Posted by
Mr. Hall on Monday, June 08, 2009 12:49:47 PM
A recent quip made by a friend of mine brought to mind the current problem of how we as conservatives treat the ongoing conversation about “the environment.” I had turned on a television program that was highlighting the great technologies that NASA had employed in order to get two small “rovers” to last longer than ever imagined in their quest to explore the planet Mars. The cost of the exploration and all that goes with it, let alone the rovers themselves, was no doubt obscene. However, the comment by my friend was made toward the end of the program after the designers of the rovers were done proudly explaining that with no weather around to destroy the rovers, they could outlast even humans. (I find the possibility of this doubtful for any number of reasons including that an asteroid strike would likely burn the rovers and send unrecognizable particles flying into the atmosphere.)
My friend’s comment was along the lines that we were now polluting other planets. While in my arrogant omnipotence I quickly retorted “What were we really worried about Mars for anyways, it’s not like we’ll ever need it or live there,” it struck me today as highlighting the arrogance of humans, like myself, to separate themselves from nature. It also struck me as a perfect example of living by the liberalism that is so pervasive in both political parties today.

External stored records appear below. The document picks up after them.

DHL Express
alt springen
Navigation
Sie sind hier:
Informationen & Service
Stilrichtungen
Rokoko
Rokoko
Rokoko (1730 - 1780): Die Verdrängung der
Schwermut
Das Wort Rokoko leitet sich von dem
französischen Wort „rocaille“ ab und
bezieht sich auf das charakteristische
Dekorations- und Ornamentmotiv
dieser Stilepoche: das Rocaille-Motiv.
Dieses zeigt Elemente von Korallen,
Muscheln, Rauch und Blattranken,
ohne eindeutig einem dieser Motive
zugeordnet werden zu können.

On the one hand, we have Democrats who want to impose top down regulation of all of humanity’s activities in order to achieve a “greener” world, not recognizing the consequences for their imposition of Utopia gone green. (One consequence that can be seen thus far is the impact that restricting DDT spraying in Africa has had on the large number of persons who have died from Malaria.) On the other hand, the Republicans, in their “knee jerk” attempts to oppose the Democrats, see the world as a vast resource to be used to its ultimate profit making potential. Rather than acknowledging man’s place in nature, both arguments instead separate man from his “environment.” Both arguments are different sides of the same liberal coin.
In T.S Eliot’s Idea of a Christian Society, Eliot briefly discusses the problem that taking man from nature can pose. In separating all resources, including “human resources” from their natural source and place, it necessarily permits the “abuse” of those resources rather than their proper “use.” It seems to me that a truly conservative challenge to the liberal view of “the environment” would place man properly in his role as independent caretaker and nurturer of what he has been given. This conservative critique of liberal environmentalism could maintain roots in both the founder’s talk of “Nature’s God,” and the Christian tradition of “Creation.” It would also be a much more long term approach than the “here and now” of shoving green cars into the lives of those who are accustomed to driving larger vehicles, or the self satisfying view that all resources exist to be used to the utmost by humans capable of their exploitation.
Such alternative lines of thought might even get us to think about a way to bring back rovers that we leave on other planets, or about the usefulness of funding space exploration in general.